ENTNOMMENES MATERIAL —
————
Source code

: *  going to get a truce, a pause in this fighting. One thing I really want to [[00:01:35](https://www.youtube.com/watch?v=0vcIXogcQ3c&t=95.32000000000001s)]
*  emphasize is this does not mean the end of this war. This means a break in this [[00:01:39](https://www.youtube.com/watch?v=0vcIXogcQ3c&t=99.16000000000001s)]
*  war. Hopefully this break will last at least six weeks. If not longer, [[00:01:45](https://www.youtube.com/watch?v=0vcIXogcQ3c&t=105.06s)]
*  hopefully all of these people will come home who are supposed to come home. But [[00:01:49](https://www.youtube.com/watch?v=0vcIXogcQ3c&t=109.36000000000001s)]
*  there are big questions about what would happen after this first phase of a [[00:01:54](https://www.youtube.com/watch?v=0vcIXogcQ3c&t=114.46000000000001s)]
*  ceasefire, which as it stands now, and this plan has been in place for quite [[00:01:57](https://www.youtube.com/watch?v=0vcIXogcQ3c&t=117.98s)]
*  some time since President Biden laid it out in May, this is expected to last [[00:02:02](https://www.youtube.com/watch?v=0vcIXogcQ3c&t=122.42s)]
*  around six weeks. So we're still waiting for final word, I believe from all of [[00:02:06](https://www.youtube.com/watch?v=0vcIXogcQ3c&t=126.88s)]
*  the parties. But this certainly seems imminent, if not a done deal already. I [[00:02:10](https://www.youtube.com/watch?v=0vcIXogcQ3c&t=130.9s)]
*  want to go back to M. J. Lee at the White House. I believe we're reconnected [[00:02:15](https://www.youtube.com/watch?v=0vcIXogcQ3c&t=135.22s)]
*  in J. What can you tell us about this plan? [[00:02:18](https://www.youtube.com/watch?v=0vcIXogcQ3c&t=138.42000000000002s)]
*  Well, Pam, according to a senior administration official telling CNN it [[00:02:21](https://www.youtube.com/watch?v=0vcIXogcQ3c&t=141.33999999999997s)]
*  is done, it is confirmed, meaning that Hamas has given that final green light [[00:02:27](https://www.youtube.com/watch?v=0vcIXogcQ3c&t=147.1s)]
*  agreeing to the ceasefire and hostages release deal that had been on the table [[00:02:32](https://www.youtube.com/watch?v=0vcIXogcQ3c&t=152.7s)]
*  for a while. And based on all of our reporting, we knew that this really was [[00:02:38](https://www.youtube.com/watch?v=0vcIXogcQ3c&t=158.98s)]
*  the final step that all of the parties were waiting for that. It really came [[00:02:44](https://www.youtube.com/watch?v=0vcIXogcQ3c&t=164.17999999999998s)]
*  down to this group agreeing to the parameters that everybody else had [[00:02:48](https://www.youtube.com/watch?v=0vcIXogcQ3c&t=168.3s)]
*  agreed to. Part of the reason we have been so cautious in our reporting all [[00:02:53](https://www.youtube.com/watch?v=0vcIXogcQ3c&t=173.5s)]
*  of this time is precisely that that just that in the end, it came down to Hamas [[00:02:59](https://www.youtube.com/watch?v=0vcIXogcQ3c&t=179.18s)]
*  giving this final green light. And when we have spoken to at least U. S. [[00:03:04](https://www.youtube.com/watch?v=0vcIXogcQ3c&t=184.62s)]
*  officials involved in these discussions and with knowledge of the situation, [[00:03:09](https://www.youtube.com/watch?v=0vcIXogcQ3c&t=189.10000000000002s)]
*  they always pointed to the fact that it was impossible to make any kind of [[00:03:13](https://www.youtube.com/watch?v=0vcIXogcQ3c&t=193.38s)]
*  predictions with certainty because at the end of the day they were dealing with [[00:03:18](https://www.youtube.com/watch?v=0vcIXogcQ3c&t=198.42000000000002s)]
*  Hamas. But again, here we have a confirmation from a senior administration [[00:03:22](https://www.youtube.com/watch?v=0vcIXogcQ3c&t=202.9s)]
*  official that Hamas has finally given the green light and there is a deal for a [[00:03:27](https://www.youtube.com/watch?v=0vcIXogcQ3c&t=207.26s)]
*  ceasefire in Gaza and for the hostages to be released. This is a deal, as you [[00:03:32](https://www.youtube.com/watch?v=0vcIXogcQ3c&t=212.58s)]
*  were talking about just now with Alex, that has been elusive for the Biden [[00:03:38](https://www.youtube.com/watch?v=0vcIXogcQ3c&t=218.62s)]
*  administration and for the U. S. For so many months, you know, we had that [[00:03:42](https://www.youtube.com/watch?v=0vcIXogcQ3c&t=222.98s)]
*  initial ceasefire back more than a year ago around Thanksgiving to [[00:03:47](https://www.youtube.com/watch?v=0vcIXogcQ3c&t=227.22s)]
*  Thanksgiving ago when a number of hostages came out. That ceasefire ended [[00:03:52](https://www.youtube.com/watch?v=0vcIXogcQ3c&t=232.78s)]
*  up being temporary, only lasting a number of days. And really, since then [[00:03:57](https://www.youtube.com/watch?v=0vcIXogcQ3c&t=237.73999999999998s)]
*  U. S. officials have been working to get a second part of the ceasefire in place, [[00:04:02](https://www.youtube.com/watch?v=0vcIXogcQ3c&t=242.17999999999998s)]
————
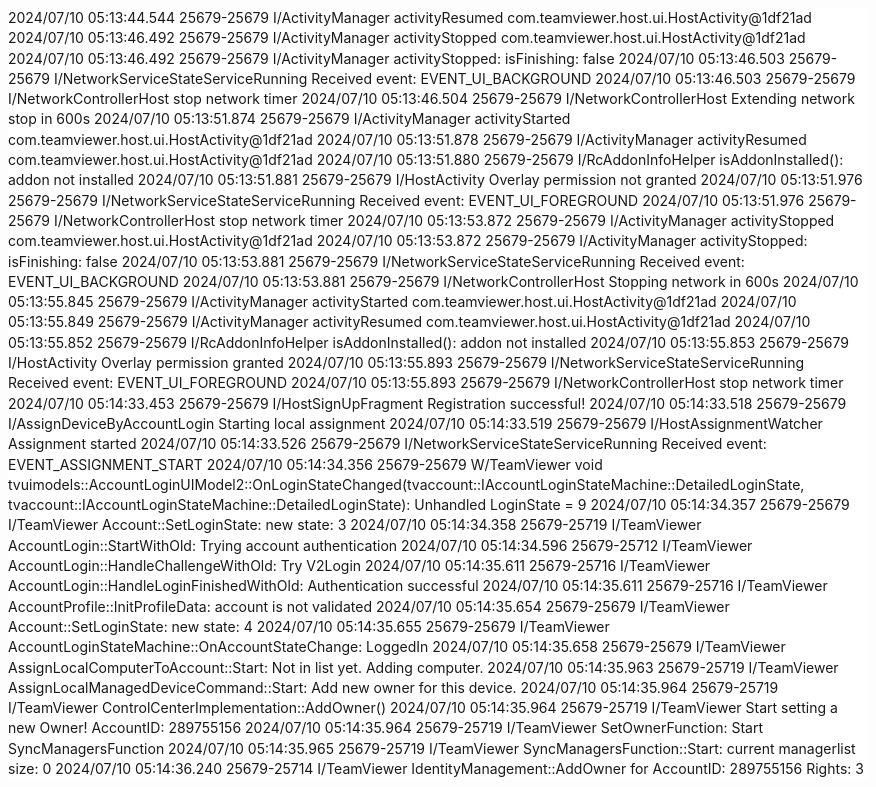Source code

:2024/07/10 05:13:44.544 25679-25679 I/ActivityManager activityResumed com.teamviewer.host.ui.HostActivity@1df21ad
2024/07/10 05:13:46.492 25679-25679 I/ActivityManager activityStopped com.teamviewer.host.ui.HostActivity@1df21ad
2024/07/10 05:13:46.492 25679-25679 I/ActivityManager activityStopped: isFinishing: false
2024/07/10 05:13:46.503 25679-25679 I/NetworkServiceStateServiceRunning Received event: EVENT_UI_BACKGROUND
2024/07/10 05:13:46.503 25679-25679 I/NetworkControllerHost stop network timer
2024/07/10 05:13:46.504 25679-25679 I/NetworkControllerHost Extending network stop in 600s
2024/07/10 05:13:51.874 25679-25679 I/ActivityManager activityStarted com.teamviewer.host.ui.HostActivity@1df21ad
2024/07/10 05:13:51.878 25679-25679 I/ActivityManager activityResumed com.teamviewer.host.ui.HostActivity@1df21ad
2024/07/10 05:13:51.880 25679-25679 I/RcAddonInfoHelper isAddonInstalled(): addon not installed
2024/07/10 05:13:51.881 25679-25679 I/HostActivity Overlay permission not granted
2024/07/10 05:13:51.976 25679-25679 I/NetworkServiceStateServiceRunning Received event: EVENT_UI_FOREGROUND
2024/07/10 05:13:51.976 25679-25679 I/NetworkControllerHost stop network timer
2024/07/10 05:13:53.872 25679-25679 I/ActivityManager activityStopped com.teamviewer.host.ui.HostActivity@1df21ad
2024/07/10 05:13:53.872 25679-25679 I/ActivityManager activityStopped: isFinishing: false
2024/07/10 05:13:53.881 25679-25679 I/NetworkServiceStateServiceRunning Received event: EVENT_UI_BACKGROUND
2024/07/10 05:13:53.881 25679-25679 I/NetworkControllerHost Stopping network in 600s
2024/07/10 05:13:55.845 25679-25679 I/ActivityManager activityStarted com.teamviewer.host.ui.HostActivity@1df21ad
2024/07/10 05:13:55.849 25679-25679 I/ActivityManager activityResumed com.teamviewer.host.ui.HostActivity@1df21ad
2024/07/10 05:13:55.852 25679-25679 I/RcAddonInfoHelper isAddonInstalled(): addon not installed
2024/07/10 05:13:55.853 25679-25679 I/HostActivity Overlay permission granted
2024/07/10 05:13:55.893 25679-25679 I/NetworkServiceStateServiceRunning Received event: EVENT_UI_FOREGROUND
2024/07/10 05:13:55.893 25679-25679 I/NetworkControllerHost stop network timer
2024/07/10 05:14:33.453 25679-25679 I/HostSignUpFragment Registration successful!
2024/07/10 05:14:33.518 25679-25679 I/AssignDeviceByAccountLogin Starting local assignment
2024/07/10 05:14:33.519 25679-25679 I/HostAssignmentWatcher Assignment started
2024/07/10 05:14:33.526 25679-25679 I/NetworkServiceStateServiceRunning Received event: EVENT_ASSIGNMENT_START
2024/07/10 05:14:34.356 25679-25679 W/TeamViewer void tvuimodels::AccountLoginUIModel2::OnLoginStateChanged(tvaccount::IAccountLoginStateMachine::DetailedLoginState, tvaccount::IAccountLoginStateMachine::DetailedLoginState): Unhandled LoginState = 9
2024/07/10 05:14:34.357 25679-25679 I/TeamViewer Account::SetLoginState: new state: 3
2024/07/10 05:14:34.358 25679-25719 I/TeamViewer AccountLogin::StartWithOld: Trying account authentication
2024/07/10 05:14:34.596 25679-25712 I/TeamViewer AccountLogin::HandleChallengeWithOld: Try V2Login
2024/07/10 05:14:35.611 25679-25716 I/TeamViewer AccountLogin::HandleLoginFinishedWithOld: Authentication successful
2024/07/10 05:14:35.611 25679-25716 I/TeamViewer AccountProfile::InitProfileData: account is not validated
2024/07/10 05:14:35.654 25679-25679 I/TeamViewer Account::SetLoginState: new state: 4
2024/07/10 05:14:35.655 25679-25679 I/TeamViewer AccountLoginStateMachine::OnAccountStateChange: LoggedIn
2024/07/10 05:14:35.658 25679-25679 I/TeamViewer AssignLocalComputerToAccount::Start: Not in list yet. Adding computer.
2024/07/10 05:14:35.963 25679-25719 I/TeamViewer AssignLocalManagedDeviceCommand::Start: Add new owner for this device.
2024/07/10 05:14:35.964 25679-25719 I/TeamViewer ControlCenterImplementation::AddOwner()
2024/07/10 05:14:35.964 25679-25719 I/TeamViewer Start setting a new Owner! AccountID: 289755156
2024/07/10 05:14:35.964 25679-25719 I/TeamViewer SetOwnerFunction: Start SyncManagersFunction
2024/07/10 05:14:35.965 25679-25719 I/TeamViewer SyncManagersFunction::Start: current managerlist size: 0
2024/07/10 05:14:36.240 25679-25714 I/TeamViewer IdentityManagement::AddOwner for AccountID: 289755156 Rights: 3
————
WAS ZU TUN IST — Schreib die Zeilen von der Zeile mit "05:13:44.544 25679-25679 I/ActivityManager" bis zur Zeile mit "2024/07/10 05:13:46.503 25679-25679 I/NetworkControllerHost" noch einmal ab und tausche dabei "activityStopped" gegen "activityPaused" aus, ohne sonst etwas zu ändern.

ERGEBNIS DER AUFGABE —
:2024/07/10 05:13:44.544 25679-25679 I/ActivityManager activityResumed com.teamviewer.host.ui.HostActivity@1df21ad
2024/07/10 05:13:46.492 25679-25679 I/ActivityManager activityPaused com.teamviewer.host.ui.HostActivity@1df21ad
2024/07/10 05:13:46.492 25679-25679 I/ActivityManager activityPaused: isFinishing: false
2024/07/10 05:13:46.503 25679-25679 I/NetworkServiceStateServiceRunning Received event: EVENT_UI_BACKGROUND
2024/07/10 05:13:46.503 25679-25679 I/NetworkControllerHost stop network timer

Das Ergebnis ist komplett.